(Washington) Une école qui place la Bible au cœur de tous ses cours et refuse les élèves homosexuels peut-elle bénéficier de subventions publiques ? La Cour suprême a débattu mercredi de cette question très clivante aux États-Unis.  

Lors d’une audience de deux heures, sa majorité conservatrice (six juges sur neuf) a semblé sceptique face à un dispositif d’aides publiques en vigueur dans l’État du Maine qui exclut les écoles confessionnelles.

Cet État étant peu peuplé, plus de la moitié de ses districts scolaires n’ont pas d’école secondaire publique. En échange, les familles touchent des subsides qu’elles peuvent utiliser pour envoyer leurs enfants dans des établissements de leur choix.

Elles peuvent opter pour des écoles publiques ou privées, dans ou hors de l’État, et même pour des écoles affiliées à des églises, à condition que l’enseignement n’y soit pas « sectaire », c’est-à-dire orienté par « le prisme de la foi », a expliqué son représentant.  

C’est ce dernier point qui est contesté : deux familles évangéliques chrétiennes ont saisi la justice pour pouvoir utiliser ces fonds publics afin d’envoyer leurs enfants dans des écoles confessionnelles exclues du dispositif.

L’une de ces écoles « enseigne aux enfants que le mari est le chef du foyer » et que « Dieu est le créateur du monde », l’autre utilise la Bible dans toutes les matières. Les deux mêlent instruction religieuse et académique et refusent élèves et employés homosexuels, selon des documents judiciaires.

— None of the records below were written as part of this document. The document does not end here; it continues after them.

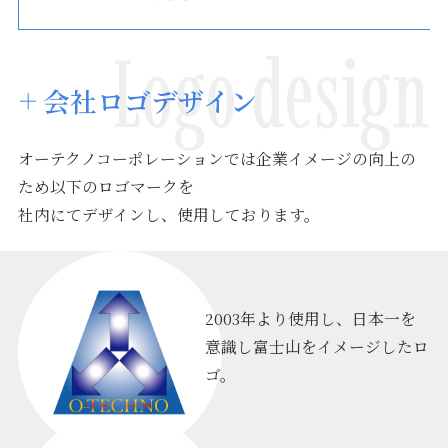
Logo design
会社ロゴデザイン
オーテクノコーポレーションでは企業イメージの向上の
ため以下のロゴマークを
社内にてデザインし、使用しております。
2003年より使用し、日本一を
意識し富士山をイメージしたロ
ゴ。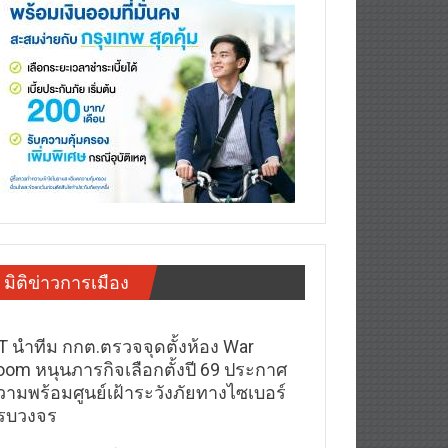
มิติข่าวการเมือง
T นำทีม กกต.ตรวจจุดตั้งห้อง War
oom หนุนภารกิจเลือกตั้งปี 69 ประกาศ
วามพร้อมศูนย์เฝ้าระวังภัยทางไซเบอร์
รบวงจร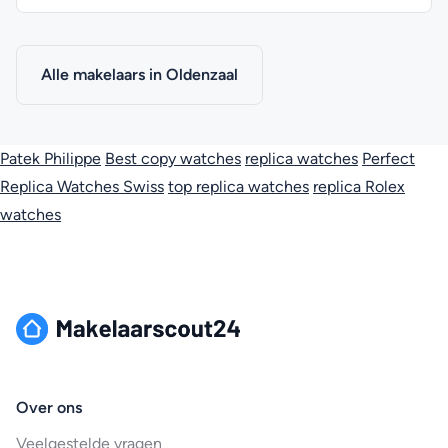
Alle makelaars in Oldenzaal
Patek Philippe
Best copy watches
replica watches
Perfect
Replica Watches Swiss
top replica watches
replica Rolex
watches
Over ons
Veelgestelde vragen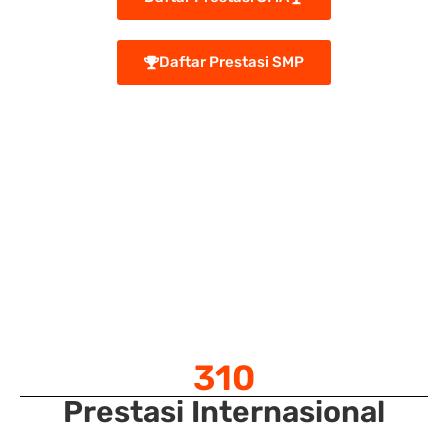
Daftar Prestasi SMP
310
Prestasi Internasional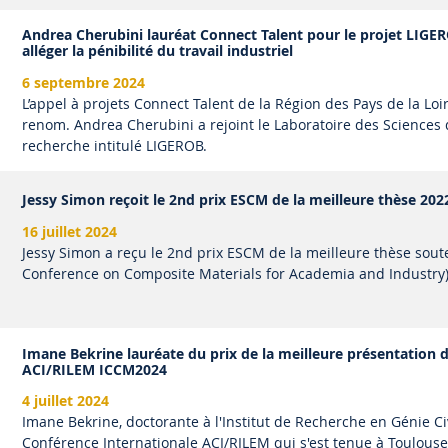
Andrea Cherubini lauréat Connect Talent pour le projet LIGER
alléger la pénibilité du travail industriel
6 septembre 2024
L’appel à projets Connect Talent de la Région des Pays de la Loire
renom. Andrea Cherubini a rejoint le Laboratoire des Science
recherche intitulé LIGEROB.
Jessy Simon reçoit le 2nd prix ESCM de la meilleure thèse 20
16 juillet 2024
Jessy Simon a reçu le 2nd prix ESCM de la meilleure thèse sou
Conference on Composite Materials for Academia and Industry) q
Imane Bekrine lauréate du prix de la meilleure présentation d
ACI/RILEM ICCM2024
4 juillet 2024
Imane Bekrine, doctorante à l'Institut de Recherche en Génie Civ
Conférence Internationale ACI/RILEM qui s'est tenue à Toulouse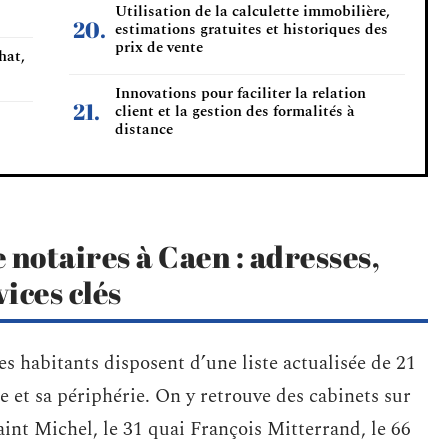
Utilisation de la calculette immobilière,
estimations gratuites et historiques des
prix de vente
hat,
Innovations pour faciliter la relation
client et la gestion des formalités à
distance
 notaires à Caen : adresses,
vices clés
les habitants disposent d’une liste actualisée de 21
lle et sa périphérie. On y retrouve des cabinets sur
int Michel, le 31 quai François Mitterrand, le 66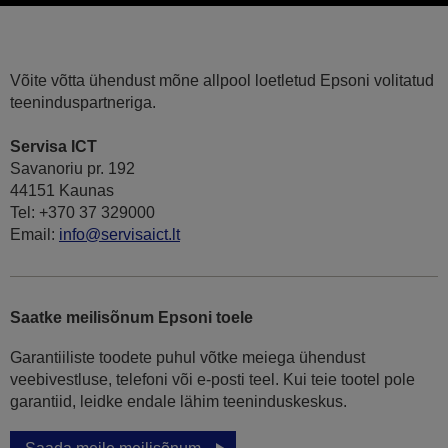
Võite võtta ühendust mõne allpool loetletud Epsoni volitatud
teeninduspartneriga.
Servisa ICT
Savanoriu pr. 192
44151 Kaunas
Tel: +370 37 329000
Email:
info@servisaict.lt
Saatke meilisõnum Epsoni toele
Garantiiliste toodete puhul võtke meiega ühendust
veebivestluse, telefoni või e-posti teel. Kui teie tootel pole
garantiid, leidke endale lähim teeninduskeskus.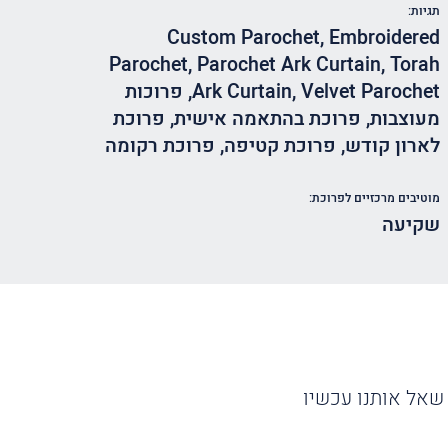
תגיות:
Custom Parochet
,
Embroidered
Parochet
,
Parochet Ark Curtain
,
Torah
Velvet Parochet
,
Ark Curtain
,
פרוכות
מעוצבות
,
פרוכת בהתאמה אישית
,
פרוכת
לארון קודש
,
פרוכת קטיפה
,
פרוכת רקומה
מוטיבים מרכזיים לפרוכת:
שקיעה
שאל אותנו עכשיו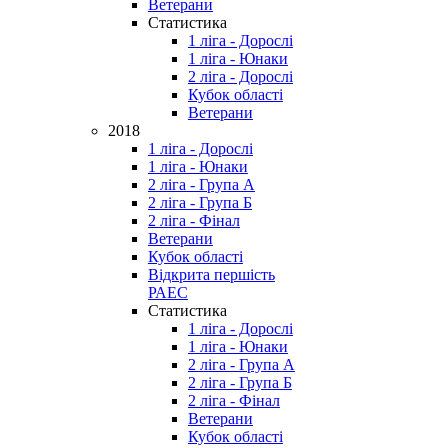
Ветерани
Статистика
1 ліга - Дорослі
1 ліга - Юнаки
2 ліга - Дорослі
Кубок області
Ветерани
2018
1 ліга - Дорослі
1 ліга - Юнаки
2 ліга - Група А
2 ліга - Група Б
2 ліга - Фінал
Ветерани
Кубок області
Відкрита першість
РАЕС
Статистика
1 ліга - Дорослі
1 ліга - Юнаки
2 ліга - Група А
2 ліга - Група Б
2 ліга - Фінал
Ветерани
Кубок області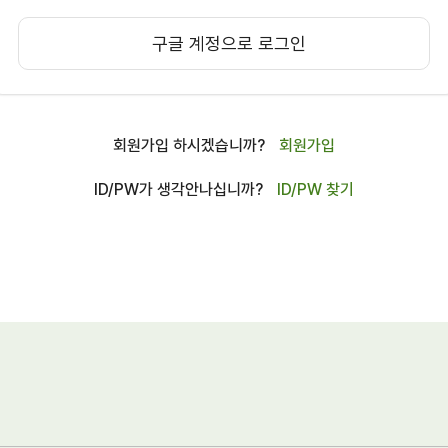
구글 계정으로 로그인
회원가입 하시겠습니까?
회원가입
ID/PW가 생각안나십니까?
ID/PW 찾기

Les deux camps invoquent le premier amendement de la Constitution, qui garantit la liberté religieuse, mais interdit toute loi « ayant pour effet l’établissement d’une religion ».

Soutien des républicains

Les parents, soutenus par une dizaine de sénateurs républicains, une vingtaine d’États conservateurs et de nombreuses institutions religieuses, s’appuient sur la première partie pour défendre leur droit de choisir une école conforme à leurs valeurs et dénoncent une discrimination antireligieuse.

Plusieurs juges conservateurs ont abondé dans leur sens mercredi. Un « fonctionnaire » dans un bureau décide quelles écoles sont exclues et « discrimine les convictions religieuses minoritaires, celles qui ne sont pas orthodoxes », a notamment déclaré Neil Gorsuch.

Le représentant du Maine, soutenu par le gouvernement du président démocrate Joe Biden, a rétorqué que la seconde clause du premier amendement oblige l’État à être « neutre » et empêche d’utiliser des fonds publics pour financer une religion.

Les trois juges progressistes ont mis en garde contre le risque de « conflits » si cette règle devait changer : « il y a des gens qui ne vont pas comprendre pourquoi l’argent de leurs impôts finance des écoles qui discriminent ouvertement » les minorités sexuelles, a notamment dit la juge Elena Kagan.  

Place des parents dans l’école

Ce dossier s’inscrit dans un débat plus large, actuellement très vif aux États-Unis, sur la place des parents dans le système scolaire. Il se cristallise sur l’obligation de porter un masque contre la COVID-19, les enseignements antiracistes mis en place après les grandes manifestations de l’été 2020 et la place des élèves transgenres.  

La Cour suprême doit rendre sa décision d’ici juin. Avec d’autres dossiers sensibles sur l’avortement ou les armes à feu, elle permettra de mesurer l’influence des trois juges nommés par l’ex-président républicain Donald Trump en son sein.